Losses on Long-term Construction Contract

Accounting Treatment:
35. When it is probable that total contract costs will exceed total contract revenue, the expected
loss should be recognised as an expense immediately.
36. The amount of such a loss is determined irrespective of:
a. whether or not work has commenced on the contract;
b. the stage of completion of contract activity; or
c. the amount of profits expected to arise on other contracts which are not treated as a
single construction contract in accordance with paragraph 8.
36. When it is probable that total contract costs will exceed total contract revenue, the
expected loss shall be recognised as an expense immediately.
37. The amount of such a loss is determined irrespective of:
(a) whether work has commenced on the contract;
(b) the stage of completion of contract activity; or
(c) the amount of profits expected to arise on other contracts which are not treated as a
single construction contract in accordance with paragraph 9.
Tax treatment:
Old Practice:
6. Paragraphs 21, 31 and 35 of SSAP 23 provide that any expected excess
of total contract costs over total contract revenue for the contract should be
recognised as an expense immediately. In other words, a loss on a contract as a
whole recognised in the accounts as soon as it is foreseen. However, it is the
Department’s view that an expected loss recognised in accordance with paragraph
35 of SSAP 23 can only be accepted as having been incurred for taxation purposes
to the extent that the amount is determined in accordance with paragraph 7 below.
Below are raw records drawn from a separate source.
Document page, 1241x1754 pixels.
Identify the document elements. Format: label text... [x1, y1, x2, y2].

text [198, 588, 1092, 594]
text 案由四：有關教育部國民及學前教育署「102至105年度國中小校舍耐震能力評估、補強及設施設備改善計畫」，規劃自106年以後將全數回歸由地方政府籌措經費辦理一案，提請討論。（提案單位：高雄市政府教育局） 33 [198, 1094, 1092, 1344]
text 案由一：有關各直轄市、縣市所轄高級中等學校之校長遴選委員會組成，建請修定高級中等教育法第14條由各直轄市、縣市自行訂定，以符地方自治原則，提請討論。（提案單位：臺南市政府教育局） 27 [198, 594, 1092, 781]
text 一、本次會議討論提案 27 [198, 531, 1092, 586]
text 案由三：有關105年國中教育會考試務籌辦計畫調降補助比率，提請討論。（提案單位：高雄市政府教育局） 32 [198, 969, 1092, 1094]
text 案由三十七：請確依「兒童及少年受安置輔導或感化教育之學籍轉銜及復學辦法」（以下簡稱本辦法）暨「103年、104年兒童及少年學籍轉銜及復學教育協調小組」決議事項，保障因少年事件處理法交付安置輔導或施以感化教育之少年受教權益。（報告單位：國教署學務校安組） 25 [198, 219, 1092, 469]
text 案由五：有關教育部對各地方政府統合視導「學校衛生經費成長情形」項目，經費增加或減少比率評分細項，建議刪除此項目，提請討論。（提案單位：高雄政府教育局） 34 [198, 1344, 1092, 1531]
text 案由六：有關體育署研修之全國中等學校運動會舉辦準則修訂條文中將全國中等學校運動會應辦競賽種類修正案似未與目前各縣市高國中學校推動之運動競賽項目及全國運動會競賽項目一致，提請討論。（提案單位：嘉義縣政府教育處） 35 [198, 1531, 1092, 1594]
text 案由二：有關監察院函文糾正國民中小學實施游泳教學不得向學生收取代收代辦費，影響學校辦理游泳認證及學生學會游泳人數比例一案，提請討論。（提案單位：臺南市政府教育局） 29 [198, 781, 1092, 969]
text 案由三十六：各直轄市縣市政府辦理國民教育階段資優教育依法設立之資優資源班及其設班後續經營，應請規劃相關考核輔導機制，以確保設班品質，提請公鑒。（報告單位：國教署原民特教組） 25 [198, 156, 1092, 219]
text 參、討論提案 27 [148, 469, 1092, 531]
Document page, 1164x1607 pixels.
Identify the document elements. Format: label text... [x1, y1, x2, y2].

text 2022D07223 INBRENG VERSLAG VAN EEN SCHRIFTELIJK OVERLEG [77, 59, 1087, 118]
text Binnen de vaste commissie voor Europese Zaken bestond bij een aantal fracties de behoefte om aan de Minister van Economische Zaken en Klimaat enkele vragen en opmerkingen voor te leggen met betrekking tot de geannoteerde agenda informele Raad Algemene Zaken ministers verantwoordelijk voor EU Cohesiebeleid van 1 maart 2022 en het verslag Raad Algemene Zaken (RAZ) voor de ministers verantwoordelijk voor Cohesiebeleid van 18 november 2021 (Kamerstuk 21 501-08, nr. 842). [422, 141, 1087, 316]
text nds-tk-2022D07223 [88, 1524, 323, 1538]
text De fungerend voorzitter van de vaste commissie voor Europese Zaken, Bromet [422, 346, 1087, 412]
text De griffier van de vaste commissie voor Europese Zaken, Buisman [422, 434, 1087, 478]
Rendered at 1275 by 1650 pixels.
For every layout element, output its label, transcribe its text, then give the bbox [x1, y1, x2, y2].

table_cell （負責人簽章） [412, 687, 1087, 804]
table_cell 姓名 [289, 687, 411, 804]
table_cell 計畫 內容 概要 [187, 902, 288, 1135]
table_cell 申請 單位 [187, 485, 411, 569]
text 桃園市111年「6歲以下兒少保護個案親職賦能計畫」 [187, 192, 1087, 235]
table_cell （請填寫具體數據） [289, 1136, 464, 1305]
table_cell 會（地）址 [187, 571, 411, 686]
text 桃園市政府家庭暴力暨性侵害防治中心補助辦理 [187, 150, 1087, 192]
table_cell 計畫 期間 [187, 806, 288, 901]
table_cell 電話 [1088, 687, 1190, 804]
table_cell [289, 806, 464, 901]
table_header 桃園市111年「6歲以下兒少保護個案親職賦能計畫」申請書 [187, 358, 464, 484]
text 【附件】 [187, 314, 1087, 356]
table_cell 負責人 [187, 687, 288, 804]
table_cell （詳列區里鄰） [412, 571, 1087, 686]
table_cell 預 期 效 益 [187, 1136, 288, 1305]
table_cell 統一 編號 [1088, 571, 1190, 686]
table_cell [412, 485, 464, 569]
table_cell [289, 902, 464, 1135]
7. It is considered that a proportion of the overall loss referred to in
paragraph 6 above, calculated either by reference to time (normally up to the due
completion date under the terms of the contract), or to expenditure incurred, may
be taken into account year by year during the remainder of the contract period.
This is so as long as all contracts, profitable or otherwise, are dealt with similarly.
New Practice:
DIPN 1 – Treatment for losses on long-term construction contracts under paragraphs 6 and 7 of Part B of DIPN 1 – Provisions for foreseen losses on long-term contracts
The position of the Inland Revenue Department (“IRD”) is as set out below.
The Hong Kong Court of Final Appeal’s decision in CIR v Secan Ltd. and Ranon Ltd. ((2000) 5 HKTC 266) (“Secan”) establishes the principle that the tax treatment should follow the accounting treatment. The IRD’s view is that the principle should generally apply to all types of income and expense, except as otherwise provided for by the Inland Revenue Ordinance ("IRO"). As the making of provisions for foreseen losses is required by generally accepted accounting principles, and is not inconsistent with the provisions of the IRO, the IRD has confirmed that paragraphs 6 and 7 in Part B of DIPN 1, which was issued before Secan, are no longer applicable. Following Secan, the IRD agrees to allow a full deduction in the year the provisions are recognised in the accounts, provided that they are (i) made in accordance with the established accounting practice; and (ii) estimated with sufficient accuracy.
The new practice will apply to any open years of assessment (current or back years) including those under objection.
The IRD will revise DIPN 1 in due course to reflect the above position.